Via, Pecunia!1 Пусть она бежит,
Погибнет, сгинет — я верну ее,
Найду беглянку в старой винной бочке!
Осадок, ополоски вин иль пива
Родят ее мне вновь! Вы ж, сэр, чеканьте
Ее из пыли или паутины,
Растите шерсть на скорлупе яичной
Или овес на косточках бараньих
Авось она вернется!

Бен Джонсон

Дилижанс, увозивший Вашингтона со всеми его пожитками и надеждами, под веселое дуденье рожка мчался по улицам Суонси, и полгорода любовалось этим зрелищем из окон или дверей. Но как только дилижанс выехал за городскую черту, он сбавил ход и до следующего поселка тащился еле-еле; у околицы рожок снова весело задудел, и экипаж с грохотом понесся мимо домов. Это повторялось каждый раз, когда дилижанс подъезжал или отъезжал от очередной почтовой станции. Недаром в те времена дети вырастали уверенные, что дилижансы всегда бешено мчатся и что рожок всегда весело трубит. Впрочем, они также верили, что пираты бросаются в бой в своих лучших, «воскресных», одеждах, с черным флагом в одной руке и с пистолетом в другой, — на картинках пиратов изображали именно так; однако, по мере того как годы наделяли их холодной житейской мудростью, иллюзии рассеивались. Дети узнавали, что дилижанс — это просто жалкое, неуклюжее сооружение, которое тащится по бесконечным пустынным дорогам, а пираты — когда они попадаются не на картинках, а в жизни — всего лишь оборванные и нисколько не романтичные бродяги.

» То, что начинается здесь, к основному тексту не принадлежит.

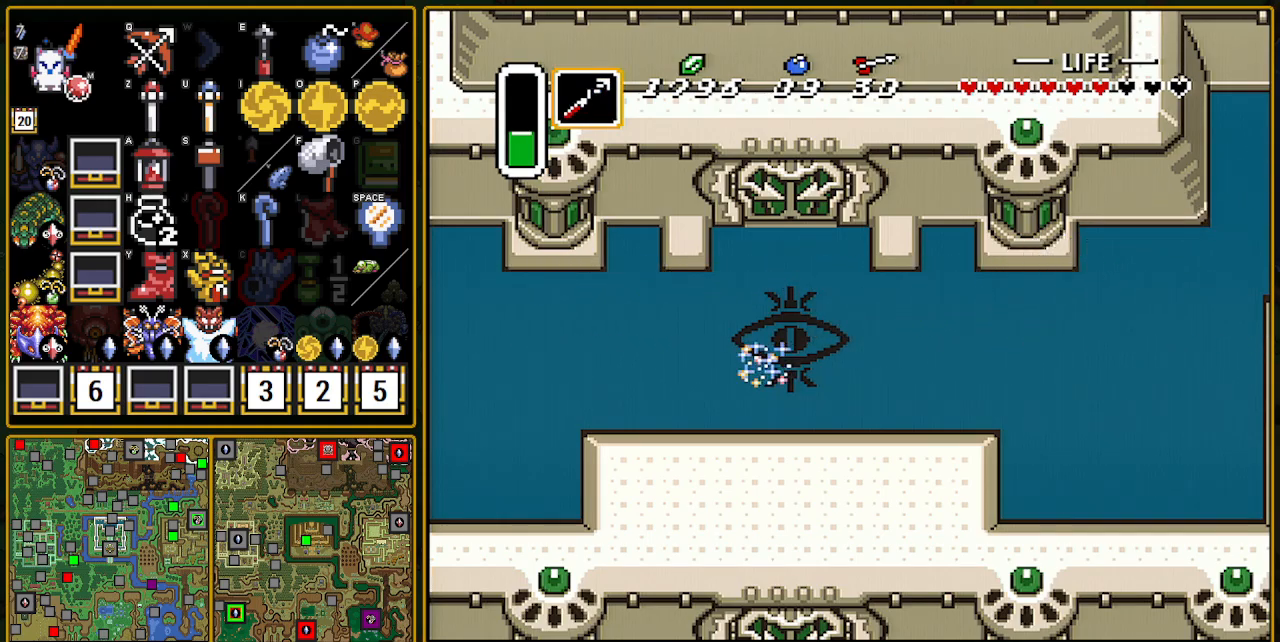
{"buttons": [], "events": []}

Под вечер дилижанс въехал в Хоукай с подобающей скоростью и торжественным грохотом, что было вполне понятно и уместно, ибо для центрального Миссури Хоукай мог считаться вовсе не таким уж маленьким городком. Усталый и проголодавшийся Вашингтон выбрался из экипажа и распрямил затекшие ноги, ломая голову над тем, что делать дальше. И тут же облегченно вздохнул: в конце улицы показался полковник Селлерс, — не прошло и минуты, как он, запыхавшись, подбежал к станции.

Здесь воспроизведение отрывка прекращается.